I have a dataset with over 170
variables that looks as follows:
df <- data.frame(var1 = 1:3, var2 = 2:4, var3 = 2:4, var4 = 2:4, var5 = 2:4)
I have manually added variable values using Hmisc
:
library(Hmisc)
var.labels = c(var1 = "label 1",
var3 = "label 2",
var4="label 4" )
label(df) = as.list(var.labels[match(names(df), names(var.labels))])
Do note that not all variables have labels and that it is much easier for me to specify variable labels by name (var*
), rather than position given my large number of colums.
The problem is that when I save my dataset with write.csv(df,"df.csv")
or with write.dta(df,"df.dta")
my variable labels get lost.
How can I save the data in a way that can be re-imported into R and Stata with the labels restored?
It is a little tricky. You need to label all variables. If you do not want to label a variable, you may still need to put variable = ""
. Otherwise write.dta
will ignore all variable labels.
In R
df <- data.frame(var1 = 1:3, var2 = 2:4, var3 = 2:4, var4 = 2:4, var5 = 2:4)

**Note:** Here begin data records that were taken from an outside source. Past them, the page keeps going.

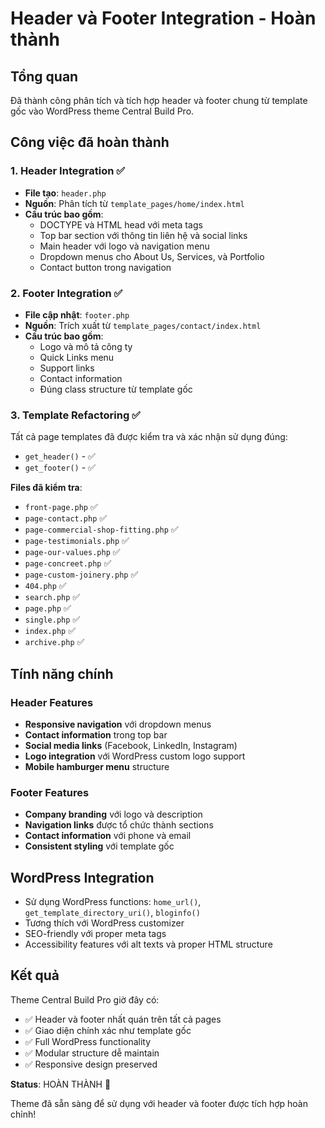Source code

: # Header và Footer Integration - Hoàn thành

## Tổng quan
Đã thành công phân tích và tích hợp header và footer chung từ template gốc vào WordPress theme Central Build Pro.

## Công việc đã hoàn thành

### 1. Header Integration ✅
- **File tạo**: `header.php`
- **Nguồn**: Phân tích từ `template_pages/home/index.html`
- **Cấu trúc bao gồm**:
  - DOCTYPE và HTML head với meta tags
  - Top bar section với thông tin liên hệ và social links
  - Main header với logo và navigation menu
  - Dropdown menus cho About Us, Services, và Portfolio
  - Contact button trong navigation

### 2. Footer Integration ✅
- **File cập nhật**: `footer.php`
- **Nguồn**: Trích xuất từ `template_pages/contact/index.html`
- **Cấu trúc bao gồm**:
  - Logo và mô tả công ty
  - Quick Links menu
  - Support links
  - Contact information
  - Đúng class structure từ template gốc

### 3. Template Refactoring ✅
Tất cả page templates đã được kiểm tra và xác nhận sử dụng đúng:
- `get_header()` - ✅
- `get_footer()` - ✅

**Files đã kiểm tra**:
- `front-page.php` ✅
- `page-contact.php` ✅
- `page-commercial-shop-fitting.php` ✅
- `page-testimonials.php` ✅
- `page-our-values.php` ✅
- `page-concreet.php` ✅
- `page-custom-joinery.php` ✅
- `404.php` ✅
- `search.php` ✅
- `page.php` ✅
- `single.php` ✅
- `index.php` ✅
- `archive.php` ✅

## Tính năng chính

### Header Features
- **Responsive navigation** với dropdown menus
- **Contact information** trong top bar
- **Social media links** (Facebook, LinkedIn, Instagram)
- **Logo integration** với WordPress custom logo support
- **Mobile hamburger menu** structure

### Footer Features
- **Company branding** với logo và description
- **Navigation links** được tổ chức thành sections
- **Contact information** với phone và email
- **Consistent styling** với template gốc

## WordPress Integration
- Sử dụng WordPress functions: `home_url()`, `get_template_directory_uri()`, `bloginfo()`
- Tương thích với WordPress customizer
- SEO-friendly với proper meta tags
- Accessibility features với alt texts và proper HTML structure

## Kết quả
Theme Central Build Pro giờ đây có:
- ✅ Header và footer nhất quán trên tất cả pages
- ✅ Giao diện chính xác như template gốc
- ✅ Full WordPress functionality
- ✅ Modular structure dễ maintain
- ✅ Responsive design preserved

**Status**: HOÀN THÀNH 🎉

Theme đã sẵn sàng để sử dụng với header và footer được tích hợp hoàn chỉnh!
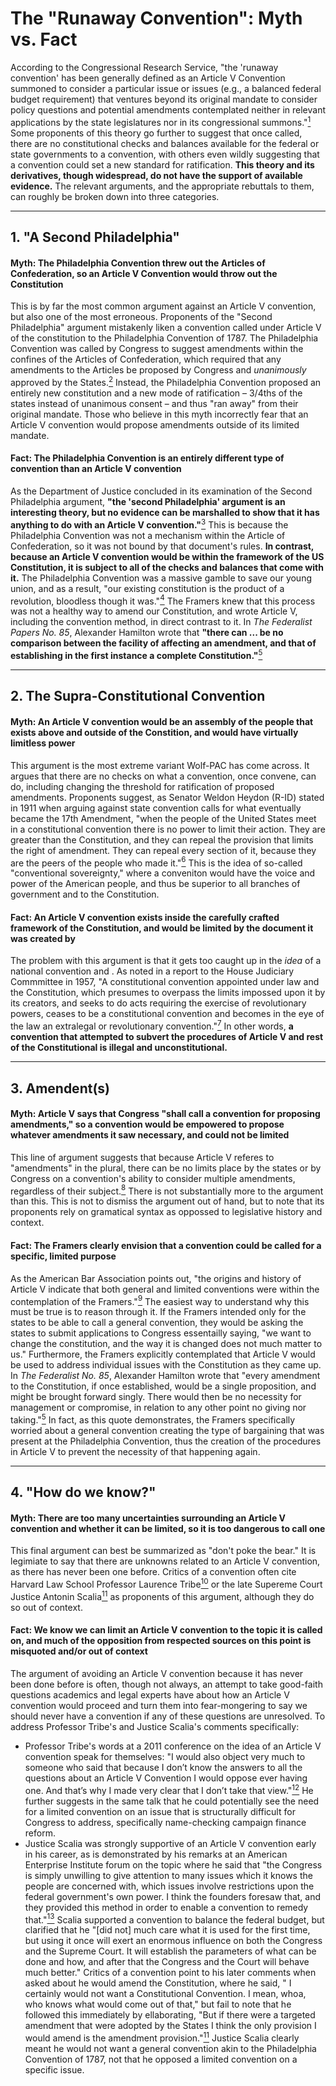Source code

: # The "Runaway Convention": Myth vs. Fact

According to the Congressional Research Service, "the 'runaway convention' has been generally defined as an Article V Convention summoned to consider a particular issue or issues (e.g., a balanced federal budget requirement) that ventures beyond its original mandate to consider policy questions and potential amendments contemplated neither in relevant applications by the state legislatures nor in its congressional summons."[<sup>1</sup>] Some proponents of this theory go further to suggest that once called, there are no constitutional checks and balances available for the federal or state governments to a convention, with others even wildly suggesting that a convention could set a new standard for ratification. __This theory and its derivatives, though widespread, do not have the support of available evidence.__ The relevant arguments, and the appropriate rebuttals to them, can roughly be broken down into three categories.

----

## 1. "A Second Philadelphia"

#### Myth: The Philadelphia Convention threw out the Articles of Confederation, so an Article V Convention would throw out the Constitution
This is by far the most common argument against an Article V convention, but also one of the most erroneous. Proponents of the "Second Philadelphia" argument mistakenly liken a convention called under Article V of the constitution to the Philadelphia Convention of 1787. The Philadelphia Convention was called by Congress to suggest amendments within the confines of the Articles of Confederation, which required that any amendments to the Articles be proposed by Congress and *unanimously* approved by the States.[<sup>2</sup>] Instead, the Philadelphia Convention proposed an entirely new constitution and a new mode of ratification – 3/4ths of the states instead of unanimous consent – and thus "ran away" from their original mandate. Those who believe in this myth incorrectly fear that an Article V convention would propose amendments outside of its limited mandate.

#### Fact: The Philadelphia Convention is an entirely different type of convention than an Article V convention
As the Department of Justice concluded in its examination of the Second Philadelphia argument, __"the 'second Philadelphia' argument is an interesting theory, but no evidence can be marshalled to show that it has anything to do with an Article V convention."__[<sup>3</sup>] This is because the Philadelphia Convention was not a mechanism within the Article of Confederation, so it was not bound by that document's rules. __In contrast, because an Article V convention would be within the framework of the US Constitution, it is subject to all of the checks and balances that come with it.__ The Philadelphia Convention was a massive gamble to save our young union, and as a result, "our existing constitution is the product of a revolution, bloodless though it was."[<sup>4</sup>] The Framers knew that this process was not a healthy way to amend our Constitution, and wrote Article V, including the convention method, in direct contrast to it. In *The Federalist Papers No. 85*, Alexander Hamilton wrote that __"there can ... be no comparison between the facility of affecting an amendment, and that of establishing in the first instance a complete Constitution."__[<sup>5</sup>]

----

## 2. The Supra-Constitutional Convention

#### Myth: An Article V convention would be an assembly of the people that exists above and outside of the Constition, and would have virtually limitless power
This argument is the most extreme variant Wolf-PAC has come across. It argues that there are no checks on what a convention, once convene, can do, including changing the threshold for ratification of proposed amendments. Proponents suggest, as Senator Weldon Heydon (R-ID) stated in 1911 when arguing against state convention calls for what eventually became the 17th Amendment, "when the people of the United States meet in a constitutional convention there is no power to limit their action. They are greater than the Constitution, and they can repeal the provision that limits the right of amendment. They can repeal every section of it, because they are the peers of the people who made it."[<sup>6</sup>] This is the idea of so-called "conventional sovereignty," where a conveniton would have the voice and power of the American people, and thus be superior to all branches of government and to the Constitution. 

#### Fact: An Article V convention exists inside the carefully crafted framework of the Constitution, and would be limited by the document it was created by
The problem with this argument is that it gets too caught up in the *idea* of a national convention and . As noted in a report to the House Judiciary Commmittee in 1957, "A constitutional convention appointed under law and the Constitution, which presumes to overpass the limits impossed upon it by its creators, and seeks to do acts requiring the exercise of revolutionary powers, ceases to be a constitutional convention and becomes in the eye of the law an extralegal or revolutionary convention."[<sup>7</sup>] In other words, __a convention that attempted to subvert the procedures of Article V and rest of the Constitutional is illegal and unconstitutional.__

----

## 3. Amendent(s)

#### Myth: Article V says that Congress "shall call a convention for proposing amendments," so a convention would be empowered to propose whatever amendments it saw necessary, and could not be limited
This line of argument suggests that because Article V referes to "amendments" in the plural, there can be no limits place by the states or by Congress on a convention's ability to consider multiple amendments, regardless of their subject.[<sup>8</sup>] There is not substantially more to the argument than this. This is not to dismiss the argument out of hand, but to note that its proponents rely on gramatical syntax as oppossed to legislative history and context.

#### Fact: The Framers clearly envision that a convention could be called for a specific, limited purpose
As the American Bar Association points out, "the origins and history of Article V indicate that both general and limited conventions were within the contemplation of the Framers."[<sup>9</sup>] The easiest way to understand why this must be true is to reason through it. If the Framers intended only for the states to be able to call a general convention, they would be asking the states to submit applications to Congress essentailly saying, "we want to change the constitution, and the way it is changed does not much matter to us." Furthermore, the Framers explicitly contemplated that Article V would be used to address individual issues with the Constitution as they came up. In *The Federalist No. 85*, Alexander Hamilton wrote that "every amendment to the Constitution, if once established, would be a single proposition, and might be brought forward singly. There would then be no necessity for management or compromise, in relation to any other point no giving nor taking."[<sup>5</sup>] In fact, as this quote demonstrates, the Framers specifically worried about a general convention creating the type of bargaining that was present at the Philadelphia Convention, thus the creation of the procedures in Article V to prevent the necessity of that happening again.

----

## 4. "How do we know?"

#### Myth: There are too many uncertainties surrounding an Article V convention and whether it can be limited, so it is too dangerous to call one
This final argument can best be summarized as "don't poke the bear." It is legimiate to say that there are unknowns related to an Article V convention, as there has never been one before. Critics of a convention often cite Harvard Law School Professor Laurence Tribe[<sup>10</sup>] or the late Supereme Court Justice Antonin Scalia[<sup>11</sup>] as proponents of this argument, although they do so out of context.

#### Fact: We know we can limit an Article V convention to the topic it is called on, and much of the opposition from respected sources on this point is misquoted and/or out of context
The argument of avoiding an Article V convention because it has never been done before is often, though not always, an attempt to take good-faith questions academics and legal experts have about how an Article V convention would proceed and turn them into fear-mongering to say we should never have a convention if any of these questions are unresolved. To address Professor Tribe's and Justice Scalia's comments specifically:
  
* Professor Tribe's words at a 2011 conference on the idea of an Article V convention speak for themselves: "I would also object very much to someone who said that because I don’t know the answers to all the questions about an Article V Convention I would oppose ever having one. And that’s why I made very clear that I don’t take that view."[<sup>12</sup>] He further suggests in the same talk that he could potentially see the need for a limited convention on an issue that is structurally difficult for Congress to address, specifically name-checking campaign finance reform.
* Justice Scalia was strongly supportive of an Article V convention early in his career, as is demonstrated by his remarks at an American Enterprise Institute forum on the topic where he said that "the Congress is simply unwilling to give attention to many issues which it knows the people are concerned with, which issues involve restrictions upon the federal government's own power. I think the founders foresaw that, and they provided this method in order to enable a convention to remedy that."[<sup>13</sup>] Scalia supported a convention to balance the federal budget, but clarified that he "[did not] much care what it is used for the first time, but using it once will exert an enormous influence on both the Congress and the Supreme Court. It will establish the parameters of what can be done and how, and after that the Congress and the Court will behave much better." Critics of a convention point to his later comments when asked about he would amend the Constitution, where he said, " I certainly would not want a Constitutional Convention. I mean, whoa, who knows what would come out of that," but fail to note that he followed this immediately by ellaborating, "But if there were a targeted amendment that were adopted by the States I think the only provision I would amend is the amendment provision."[<sup>11</sup>] Justice Scalia clearly meant he would not want a general convention akin to the Philadelphia Convention of 1787, not that he opposed a limited convention on a specific issue.

[<sup>1</sup>]:https://wolf-pac.com/wp-content/themes/wolf-pac/img/resources/pdf_CRS_Contemporary_Issues.pdf
[<sup>2</sup>]:http://memory.loc.gov/cgi-bin/ampage?collId=llsl&fileName=001/llsl001.db&recNum=131
[<sup>3</sup>]:https://wolf-pac.com/wp-content/themes/wolf-pac/img/resources/pdf_DOJ_Limited_Conventions.pdf
[<sup>4</sup>]:https://repository.law.umich.edu/cgi/viewcontent.cgi?article=1001&context=michigan_legal_studies
[<sup>5</sup>]:https://avalon.law.yale.edu/18th_century/fed85.asp
[<sup>6</sup>]:https://www.govinfo.gov/app/details/GPO-CRECB-1911-pt3-v46/GPO-CRECB-1911-pt3-v46-11
[<sup>7</sup>]:https://babel.hathitrust.org/cgi/pt?id=umn.31951d01949375g&view=1up&seq=35
[<sup>8</sup>]:https://scholarship.law.umn.edu/cgi/viewcontent.cgi?article=2985&context=mlr
[<sup>9</sup>]:https://wolf-pac.com/wp-content/themes/wolf-pac/img/resources/pdf_ABA_Full_Report.pdf
[<sup>10</sup>]:https://heinonline.org/HOL/P?h=hein.journals/mcglr10&i=646
[<sup>11</sup>]:https://www.c-span.org/video/?c4766984/2014-scalia-quote-constitution-conventions-context
[<sup>12</sup>]:https://www.youtube.com/watch?v=ZbJ7NOF3HRU&feature=youtu.be&t=4596
[<sup>13</sup>]:https://www.youtube.com/watch?v=1yKuLPKhN-M&feature=youtu.be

attr(df, "var.labels") <- c(var1 = "label 1", var2 = "label 2",
var3 = "", var4="label 4", var5 = "")
foreign::write.dta(df, "dat_stata.dta")
In Stata
, you get:
. des
Contains data from C:...dat_stata.dta
obs: 3 Written by R.
vars: 5
size: 60
------------------------------------------------------------------------------------------------------
storage display value
variable name type format label variable label
------------------------------------------------------------------------------------------------------
var1 long %9.0g label 1
var2 long %9.0g label 2
var3 long %9.0g
var4 long %9.0g label 4
var5 long %9.0g
------------------------------------------------------------------------------------------------------
Sorted by:
Please note: I used Stata 14
, and R
package foreign